A inauguração do Tratado de Lisboa e as confusões institucionais
















Publicado em:
O Gaiense, 5 de Dezembro de 2009
Esquerda.net

A longa e atribulada novela do Tratado chegou ao fim, com festa e casamento, como se requer num qualquer último episódio de novela que se preze. Porém, a cerimónia junto à Torre de Belém foi uma boa mostra da confusão institucional que agora se inaugura com os novos postos criados pelo Tratado de Lisboa.

Uma das alterações mais visíveis é a criação do posto de Presidente permanente do Conselho Europeu, para o qual foi já designado Herman van Rompuy, uma das estrelas da cerimónia e o centro de várias das confusões expressas ao longo da noite.

Até Cavaco Silva se enganou, no seu discurso oficial, dirigindo-se ao "Senhor Presidente designado do Conselho da União Europeia", aliás como a locutora da RTP, que o designou da mesma forma. Mas, se o Conselho da União Europeia fosse agora ter um presidente permanente, então como explicar a intervenção de Zapatero nesta cerimónia, em representação do país que terá a próxima presidência rotativa semestral? Presidência rotativa de quê, afinal? Não é seguramente "presidência da UE", como se lê e ouve frequentemente, até porque a UE pura e simplesmente não tem presidente e estas rotações não abrangem o Parlamento, nem a Comissão, nem outros órgãos.

O que acontece é que o Conselho da União Europeia, ou simplesmente Conselho, vai de facto manter uma presidência rotativa, que vai competir aos espanhóis a partir de Janeiro. E Herman van Rompuy presidirá a quê? Ao Conselho Europeu, um órgão diferente. Uma das diferenças, a título de exemplo, é que este último não tem competência legislativa, que compete sim ao Conselho da União Europeia, em conjunto com o Parlamento. Porém, este Conselho, que vai ser presidido pelos espanhóis, nunca inclui chefes de Estado e de governo, pelo que não resulta muito claro o papel institucional de Zapatero durante a presidência espanhola, já que ele, como chefe de governo, tem apenas assento no Conselho Europeu, que vai ser presidido por van Rompuy.
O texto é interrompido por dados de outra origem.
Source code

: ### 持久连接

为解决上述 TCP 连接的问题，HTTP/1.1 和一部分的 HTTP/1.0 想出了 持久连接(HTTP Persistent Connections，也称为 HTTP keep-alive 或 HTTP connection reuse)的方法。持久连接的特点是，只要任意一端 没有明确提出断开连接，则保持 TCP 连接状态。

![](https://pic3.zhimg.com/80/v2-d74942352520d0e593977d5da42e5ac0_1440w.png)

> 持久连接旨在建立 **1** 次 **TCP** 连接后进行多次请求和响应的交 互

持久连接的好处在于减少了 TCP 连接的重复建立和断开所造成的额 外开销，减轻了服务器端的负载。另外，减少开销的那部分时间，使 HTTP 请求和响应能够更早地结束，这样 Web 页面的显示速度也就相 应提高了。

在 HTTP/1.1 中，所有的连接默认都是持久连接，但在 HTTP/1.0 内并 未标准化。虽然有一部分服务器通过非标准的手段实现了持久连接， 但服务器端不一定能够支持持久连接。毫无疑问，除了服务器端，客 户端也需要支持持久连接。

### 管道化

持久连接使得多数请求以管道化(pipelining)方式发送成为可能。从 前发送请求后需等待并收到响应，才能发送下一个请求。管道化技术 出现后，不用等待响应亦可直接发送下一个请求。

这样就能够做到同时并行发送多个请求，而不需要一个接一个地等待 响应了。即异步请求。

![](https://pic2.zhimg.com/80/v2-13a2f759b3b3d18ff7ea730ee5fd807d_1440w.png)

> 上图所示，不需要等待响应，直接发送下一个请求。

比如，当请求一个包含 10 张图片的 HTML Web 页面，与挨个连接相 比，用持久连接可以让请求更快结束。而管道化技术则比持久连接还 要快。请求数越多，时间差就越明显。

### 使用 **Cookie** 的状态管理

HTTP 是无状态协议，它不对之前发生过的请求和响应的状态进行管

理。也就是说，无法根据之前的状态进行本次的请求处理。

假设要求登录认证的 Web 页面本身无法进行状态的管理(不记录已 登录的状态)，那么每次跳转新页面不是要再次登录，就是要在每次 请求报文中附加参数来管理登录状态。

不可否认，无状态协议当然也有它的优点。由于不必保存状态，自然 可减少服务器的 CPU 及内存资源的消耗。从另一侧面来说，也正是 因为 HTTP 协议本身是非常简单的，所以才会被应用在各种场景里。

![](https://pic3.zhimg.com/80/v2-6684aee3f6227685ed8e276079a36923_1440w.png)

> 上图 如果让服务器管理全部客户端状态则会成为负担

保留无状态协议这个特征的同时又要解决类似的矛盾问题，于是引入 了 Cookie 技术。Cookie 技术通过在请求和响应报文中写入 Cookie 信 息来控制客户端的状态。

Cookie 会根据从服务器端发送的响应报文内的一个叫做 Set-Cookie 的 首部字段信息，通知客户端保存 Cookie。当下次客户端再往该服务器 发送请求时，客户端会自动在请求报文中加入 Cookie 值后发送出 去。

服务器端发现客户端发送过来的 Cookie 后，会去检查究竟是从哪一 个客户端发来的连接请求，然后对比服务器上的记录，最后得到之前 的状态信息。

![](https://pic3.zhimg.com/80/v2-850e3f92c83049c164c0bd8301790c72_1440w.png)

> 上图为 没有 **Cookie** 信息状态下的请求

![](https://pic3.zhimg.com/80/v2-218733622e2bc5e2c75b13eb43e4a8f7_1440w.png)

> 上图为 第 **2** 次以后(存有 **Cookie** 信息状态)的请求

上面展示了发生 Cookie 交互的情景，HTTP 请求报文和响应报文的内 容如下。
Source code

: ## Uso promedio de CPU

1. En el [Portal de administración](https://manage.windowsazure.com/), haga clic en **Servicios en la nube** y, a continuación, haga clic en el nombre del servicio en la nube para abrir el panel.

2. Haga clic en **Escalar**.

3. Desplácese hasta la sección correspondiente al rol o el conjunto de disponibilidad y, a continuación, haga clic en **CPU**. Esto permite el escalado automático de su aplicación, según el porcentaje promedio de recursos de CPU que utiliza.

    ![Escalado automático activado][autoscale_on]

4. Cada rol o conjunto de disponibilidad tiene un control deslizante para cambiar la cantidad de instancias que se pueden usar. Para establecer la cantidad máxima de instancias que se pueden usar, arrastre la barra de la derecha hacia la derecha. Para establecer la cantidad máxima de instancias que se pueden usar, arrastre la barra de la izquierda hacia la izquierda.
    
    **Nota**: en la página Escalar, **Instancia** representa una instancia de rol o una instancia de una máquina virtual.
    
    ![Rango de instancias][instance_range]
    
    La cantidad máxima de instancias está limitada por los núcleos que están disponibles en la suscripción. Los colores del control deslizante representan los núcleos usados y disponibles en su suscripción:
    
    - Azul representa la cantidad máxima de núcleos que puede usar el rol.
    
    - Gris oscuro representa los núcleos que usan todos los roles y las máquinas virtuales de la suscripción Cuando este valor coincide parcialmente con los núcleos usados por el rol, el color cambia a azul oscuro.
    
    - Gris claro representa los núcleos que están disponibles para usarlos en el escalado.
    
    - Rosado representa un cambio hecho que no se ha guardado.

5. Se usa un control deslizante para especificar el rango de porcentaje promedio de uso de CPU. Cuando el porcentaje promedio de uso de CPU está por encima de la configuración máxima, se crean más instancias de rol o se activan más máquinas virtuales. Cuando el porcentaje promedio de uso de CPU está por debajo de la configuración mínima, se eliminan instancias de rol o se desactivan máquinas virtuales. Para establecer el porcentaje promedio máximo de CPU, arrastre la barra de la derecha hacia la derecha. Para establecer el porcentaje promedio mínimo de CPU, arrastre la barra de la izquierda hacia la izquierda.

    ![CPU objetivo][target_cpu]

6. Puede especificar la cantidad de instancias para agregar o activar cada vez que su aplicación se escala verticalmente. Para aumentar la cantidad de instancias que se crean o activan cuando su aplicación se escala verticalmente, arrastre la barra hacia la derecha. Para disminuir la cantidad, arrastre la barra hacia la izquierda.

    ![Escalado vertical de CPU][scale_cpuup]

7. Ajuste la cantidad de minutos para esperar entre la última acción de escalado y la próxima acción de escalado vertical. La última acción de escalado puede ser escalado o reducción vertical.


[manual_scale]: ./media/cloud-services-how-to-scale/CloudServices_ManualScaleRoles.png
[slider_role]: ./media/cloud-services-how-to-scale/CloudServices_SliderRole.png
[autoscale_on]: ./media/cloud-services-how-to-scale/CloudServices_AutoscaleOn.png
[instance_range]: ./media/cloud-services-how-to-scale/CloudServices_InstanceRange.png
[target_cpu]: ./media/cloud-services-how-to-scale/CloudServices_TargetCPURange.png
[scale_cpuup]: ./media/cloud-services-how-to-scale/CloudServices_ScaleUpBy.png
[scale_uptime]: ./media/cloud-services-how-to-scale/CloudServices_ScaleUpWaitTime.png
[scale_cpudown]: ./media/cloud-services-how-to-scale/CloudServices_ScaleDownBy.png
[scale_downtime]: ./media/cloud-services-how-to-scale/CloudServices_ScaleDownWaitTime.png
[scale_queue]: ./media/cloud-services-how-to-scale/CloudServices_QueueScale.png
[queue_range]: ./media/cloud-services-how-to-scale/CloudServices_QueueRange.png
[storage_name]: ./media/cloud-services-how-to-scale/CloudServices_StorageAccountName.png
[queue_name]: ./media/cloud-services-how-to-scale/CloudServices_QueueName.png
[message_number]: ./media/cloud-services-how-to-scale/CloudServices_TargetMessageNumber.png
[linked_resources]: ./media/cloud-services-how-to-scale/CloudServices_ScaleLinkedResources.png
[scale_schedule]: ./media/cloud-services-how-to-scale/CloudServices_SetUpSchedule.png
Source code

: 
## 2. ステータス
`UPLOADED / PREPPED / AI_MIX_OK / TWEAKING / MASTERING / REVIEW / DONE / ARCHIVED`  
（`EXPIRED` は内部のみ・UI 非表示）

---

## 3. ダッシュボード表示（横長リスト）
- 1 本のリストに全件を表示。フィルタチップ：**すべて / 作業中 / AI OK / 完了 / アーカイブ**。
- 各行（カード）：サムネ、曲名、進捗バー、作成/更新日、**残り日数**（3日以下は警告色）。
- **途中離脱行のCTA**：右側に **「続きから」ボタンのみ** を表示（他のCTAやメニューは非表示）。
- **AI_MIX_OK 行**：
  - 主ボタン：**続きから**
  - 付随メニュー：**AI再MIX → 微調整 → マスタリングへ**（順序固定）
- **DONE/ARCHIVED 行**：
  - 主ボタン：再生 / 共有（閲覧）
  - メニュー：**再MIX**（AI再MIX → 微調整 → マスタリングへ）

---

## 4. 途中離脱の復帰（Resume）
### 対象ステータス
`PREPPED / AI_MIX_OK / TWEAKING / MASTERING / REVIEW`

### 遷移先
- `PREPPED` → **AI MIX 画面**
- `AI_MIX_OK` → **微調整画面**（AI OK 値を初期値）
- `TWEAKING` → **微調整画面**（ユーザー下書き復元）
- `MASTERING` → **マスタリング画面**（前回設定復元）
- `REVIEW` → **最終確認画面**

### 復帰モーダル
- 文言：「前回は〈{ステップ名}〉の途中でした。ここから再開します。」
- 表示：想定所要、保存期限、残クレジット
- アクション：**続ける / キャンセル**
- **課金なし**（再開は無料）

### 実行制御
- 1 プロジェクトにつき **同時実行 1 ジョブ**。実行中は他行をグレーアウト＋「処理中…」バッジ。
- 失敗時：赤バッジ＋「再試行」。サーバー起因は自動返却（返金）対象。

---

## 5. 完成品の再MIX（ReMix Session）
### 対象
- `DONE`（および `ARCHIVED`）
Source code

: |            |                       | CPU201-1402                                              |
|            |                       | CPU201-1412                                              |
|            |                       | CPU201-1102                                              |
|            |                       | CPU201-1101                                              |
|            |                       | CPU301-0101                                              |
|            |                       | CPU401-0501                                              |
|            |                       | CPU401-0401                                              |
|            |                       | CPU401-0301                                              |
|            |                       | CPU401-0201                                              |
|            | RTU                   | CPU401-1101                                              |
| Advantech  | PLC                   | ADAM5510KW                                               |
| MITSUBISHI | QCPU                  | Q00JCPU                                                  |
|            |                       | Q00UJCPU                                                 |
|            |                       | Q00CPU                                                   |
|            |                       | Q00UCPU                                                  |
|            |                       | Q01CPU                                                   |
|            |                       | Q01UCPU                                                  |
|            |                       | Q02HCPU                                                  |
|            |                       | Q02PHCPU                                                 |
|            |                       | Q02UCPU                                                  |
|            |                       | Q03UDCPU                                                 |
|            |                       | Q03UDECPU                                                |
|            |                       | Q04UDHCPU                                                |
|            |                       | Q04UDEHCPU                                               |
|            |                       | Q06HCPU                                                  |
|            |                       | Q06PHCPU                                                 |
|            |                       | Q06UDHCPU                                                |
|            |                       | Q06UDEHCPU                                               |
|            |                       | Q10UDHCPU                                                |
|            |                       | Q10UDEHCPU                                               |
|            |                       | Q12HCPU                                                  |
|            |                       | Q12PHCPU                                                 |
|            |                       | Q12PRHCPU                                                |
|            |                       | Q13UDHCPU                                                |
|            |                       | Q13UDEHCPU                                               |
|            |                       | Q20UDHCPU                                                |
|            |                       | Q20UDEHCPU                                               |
No seu discurso nesta cerimónia, Barroso acabou por estar bem, talvez porque tenha uma ideia mais clara sobre a nova realidade institucional, tanto quanto é possível nesta fase de confusão inicial, que ele conhece melhor do que ninguém. É eventualmente essa a razão que o levou a ter cometido a deselegância de ir para uma cerimónia protocolar ler artigos do Tratado, lembrando aos presentes e ao público quais são as suas próprias funções e competências, que pareciam um bocado esquecidas na euforia comemorativa dos novos postos. Pode ter sido deselegante, mas foi bem metido. A falta de rigor já estava a atingir níveis preocupantes.

Mas, apesar de todas estas inovações, o problema político de fundo não parece estar resolvido. À velha pergunta retórica de Henry Kissinger, "se o presidente dos EUA quiser falar com a Europa, telefona para quem?", lembrada por Judite de Sousa ao comentador de serviço António Vitorino, este responde que Obama telefonará a Barroso, ou a Rompuy, ou mesmo a Ashton, conforme o assunto que quiser tratar. E, passada a pergunta a António Esteves Martins, o jornalista da RTP que há longos anos segue os assuntos europeus em Bruxelas, este responde que Obama, provavelmente, ligará a Gordon Brown. Sobre a eficácia institucional do Tratado de Lisboa, ficamos todos perfeitamente esclarecidos. Obama e o resto do mundo provavelmente também.

Ao longo da emissão, em rodapé, a Euronews ia apresentando, em várias línguas, o resultado de uma eurosondagem: apenas 47% dos europeus confiam na UE, apesar de 56% considerarem que beneficiaram com o projecto.

Sente-se também um pouco confuso e desconfiado com tudo isto, caro leitor? Bom, se nem mesmo os principais responsáveis políticos e jornalistas ainda têm bem claro como vai funcionar a nova arquitectura institucional, não se preocupe, a culpa não é sua. Aconselho que ganhe coragem para ler os artigos do Tratado. Provavelmente, continuará confuso, mas com uma confusão mais sólida e mais informada. O que é sempre bom.